Euro zone bond yields inch down as China data fans growth worries
* Weak equities, China data lifts EZ bonds
* German Bund yields fall from 2-week highs
* US 2, 5-year bond yields hit decade highs after Fed meeting
* Euro zone periphery govt bond yields tmsnrt.rs/2ii2Bqr
By Dhara Ranasinghe
LONDON, Nov 9 (Reuters) – German 10-year bond yields fell from more than two-week highs on Friday, leading a move lower in most euro area debt yields as weak Chinese economic data fuelled concerns about the global growth outlook.
China’s factory-gate inflation slowed for the fourth month in October on cooling domestic demand and manufacturing activity, suggesting Beijing would likely roll out more stimulus in the face of trade frictions with the United States.
The data weighed on stock markets, lifting demand for safe-haven assets.
That overshadowed a move in short-dated U.S. Treasury yields to decade highs on Thursday after the U.S. Federal Reserve held interest rates steady but remained on track to keep gradually tightening borrowing costs.

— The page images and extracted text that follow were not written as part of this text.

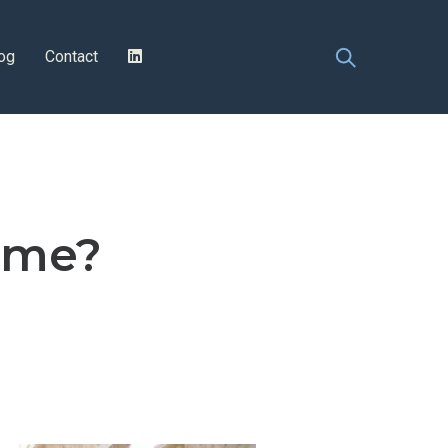
og
Contact
ome?
n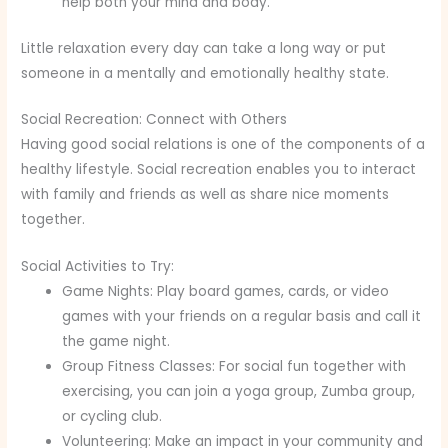
help both your mind and body.
Little relaxation every day can take a long way or put
someone in a mentally and emotionally healthy state.
Social Recreation: Connect with Others
Having good social relations is one of the components of a
healthy lifestyle. Social recreation enables you to interact
with family and friends as well as share nice moments
together.
Social Activities to Try:
Game Nights: Play board games, cards, or video
games with your friends on a regular basis and call it
the game night.
Group Fitness Classes: For social fun together with
exercising, you can join a yoga group, Zumba group,
or cycling club.
Volunteering: Make an impact in your community and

Germany’s benchmark 10-year government bond yield fell 2.5 basis points to 0.43 percent in early Friday trade, down from a more than two-week high at around 0.47 percent on Thursday.
Ten-year bond yields across the single-currency bloc, with the exception of Italy, were down 1-3 bps on the day.
“The big news overnight is the Chinese data,” said Pascal Segesser, a rates strategist at DZ Bank.
“There are worries about trade wars and how the slowdown in China will impact the rest of the world, so there’s a typical risk-off move in markets today.”
World trade frictions, a budget standoff between Italy and Brussels and volatility in stock markets have raised concerns about the outlook for economic growth.
Late on Thursday, European Central Bank chief Mario Draghi said the ECB’s policy guidance is not carved in stone and can be changed if the outlook darkened.
In contrast, the U.S. Federal Reserve appeared on track to raise rates again in December following its latest meeting.
Analysts said Thursday’s Fed statement was broadly in line with expectations.
After that meeting, interest rate futures implied a 78 percent chance the U.S. central bank would raise rates at its Dec. 18-19 meeting, little changed from late on Wednesday, CME Group’s FedWatch program showed.
“A December hike looks pretty much baked in at this point, and three further hikes in 2019 still seem like the most likely outcome,” ING analysts said in a note.
Weakness in world stocks, with European shares opening 0.6 percent lower, hurt sentiment towards riskier Italian bonds.
Italy’s 10-year bond yield rose 1.5 bps to 3.41 percent . It is up 10 bps this week, and set for its biggest weekly rise in almost a month.